EXERCISE BRIEF
Begin at the line below that contains "789 64 3297" and write out every line from there to the end of the entries, exactly.

[Excerpts from a dataset]
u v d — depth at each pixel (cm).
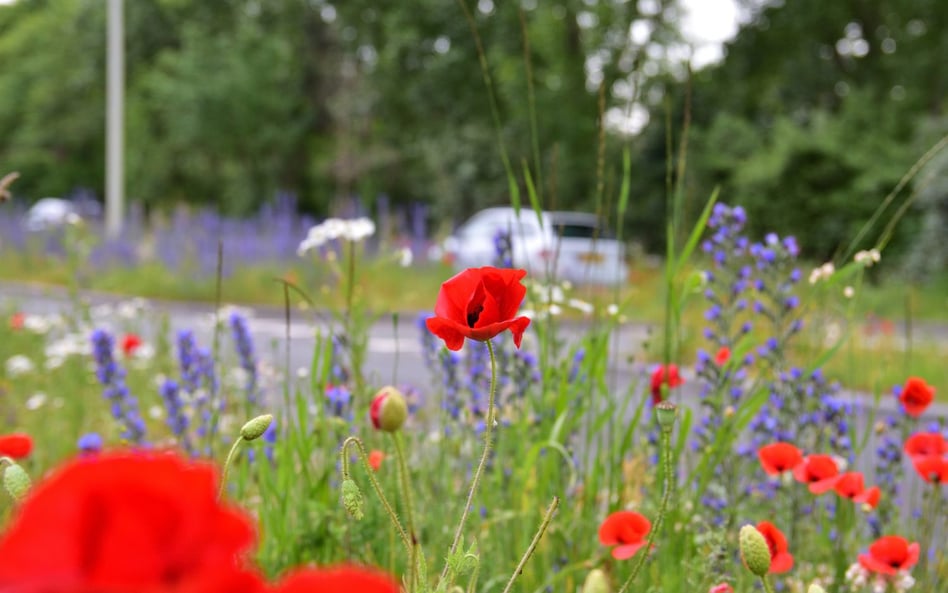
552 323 355
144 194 3869
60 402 547
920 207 2336
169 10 3844
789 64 3297
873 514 358
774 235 365
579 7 2659
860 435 552
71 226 705
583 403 354
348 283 351
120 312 743
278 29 3628
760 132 2917
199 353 405
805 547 337
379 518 295
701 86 3216
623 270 1445
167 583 51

SOLUTION TO THE PROBLEM
789 64 3297
873 514 358
774 235 365
579 7 2659
860 435 552
71 226 705
583 403 354
348 283 351
120 312 743
278 29 3628
760 132 2917
199 353 405
805 547 337
379 518 295
701 86 3216
623 270 1445
167 583 51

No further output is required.